Records from a data collection
== == ==

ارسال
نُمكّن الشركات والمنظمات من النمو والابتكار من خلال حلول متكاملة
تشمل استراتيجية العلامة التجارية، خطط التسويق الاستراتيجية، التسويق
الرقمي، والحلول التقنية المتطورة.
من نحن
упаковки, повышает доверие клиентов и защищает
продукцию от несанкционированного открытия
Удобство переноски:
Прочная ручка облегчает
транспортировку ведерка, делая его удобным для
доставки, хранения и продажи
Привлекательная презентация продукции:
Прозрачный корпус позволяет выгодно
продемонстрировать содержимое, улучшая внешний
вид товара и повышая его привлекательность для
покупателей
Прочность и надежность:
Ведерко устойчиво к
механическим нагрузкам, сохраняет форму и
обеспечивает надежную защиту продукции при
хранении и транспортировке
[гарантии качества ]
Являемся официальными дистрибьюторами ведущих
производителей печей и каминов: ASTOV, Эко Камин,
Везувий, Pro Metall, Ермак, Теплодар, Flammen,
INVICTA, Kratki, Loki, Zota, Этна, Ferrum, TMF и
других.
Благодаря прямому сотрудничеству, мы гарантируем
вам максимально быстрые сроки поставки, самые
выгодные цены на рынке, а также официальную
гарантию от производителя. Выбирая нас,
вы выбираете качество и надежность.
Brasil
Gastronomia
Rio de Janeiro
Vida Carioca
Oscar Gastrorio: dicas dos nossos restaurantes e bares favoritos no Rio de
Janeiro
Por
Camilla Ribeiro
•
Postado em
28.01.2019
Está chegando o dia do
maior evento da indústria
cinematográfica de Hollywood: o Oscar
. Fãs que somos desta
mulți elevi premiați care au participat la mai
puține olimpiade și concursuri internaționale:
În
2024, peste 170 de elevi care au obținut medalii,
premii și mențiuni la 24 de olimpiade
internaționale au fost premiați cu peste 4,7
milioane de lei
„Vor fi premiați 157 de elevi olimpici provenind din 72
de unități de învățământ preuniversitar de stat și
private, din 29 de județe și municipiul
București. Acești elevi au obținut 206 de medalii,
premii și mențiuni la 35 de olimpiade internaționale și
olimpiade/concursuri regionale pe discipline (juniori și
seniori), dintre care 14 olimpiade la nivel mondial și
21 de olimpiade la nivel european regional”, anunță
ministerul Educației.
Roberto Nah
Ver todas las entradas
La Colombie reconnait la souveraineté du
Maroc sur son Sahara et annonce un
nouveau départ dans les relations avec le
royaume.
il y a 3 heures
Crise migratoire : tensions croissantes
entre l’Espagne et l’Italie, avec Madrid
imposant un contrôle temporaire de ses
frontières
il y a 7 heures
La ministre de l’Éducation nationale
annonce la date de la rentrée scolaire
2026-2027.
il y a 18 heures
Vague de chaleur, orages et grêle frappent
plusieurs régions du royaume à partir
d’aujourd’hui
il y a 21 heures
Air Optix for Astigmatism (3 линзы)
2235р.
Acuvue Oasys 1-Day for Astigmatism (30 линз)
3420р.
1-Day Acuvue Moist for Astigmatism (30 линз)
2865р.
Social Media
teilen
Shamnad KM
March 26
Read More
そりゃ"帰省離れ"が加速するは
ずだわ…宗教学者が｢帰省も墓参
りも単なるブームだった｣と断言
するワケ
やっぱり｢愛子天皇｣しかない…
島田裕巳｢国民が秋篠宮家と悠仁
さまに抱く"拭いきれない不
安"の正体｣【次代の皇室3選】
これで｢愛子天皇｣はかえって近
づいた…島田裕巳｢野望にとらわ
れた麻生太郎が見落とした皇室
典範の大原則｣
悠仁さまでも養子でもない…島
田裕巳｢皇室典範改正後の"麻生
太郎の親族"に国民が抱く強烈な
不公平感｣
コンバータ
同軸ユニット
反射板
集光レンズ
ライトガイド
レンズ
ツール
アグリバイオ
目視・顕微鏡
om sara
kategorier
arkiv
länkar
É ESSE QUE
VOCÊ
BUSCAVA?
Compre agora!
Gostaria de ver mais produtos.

== == ==

- **EXERCISE DETAILS**
A single number is expected: how many lines in the records contain the string "medalii".

- **TASK RESPONSE**
2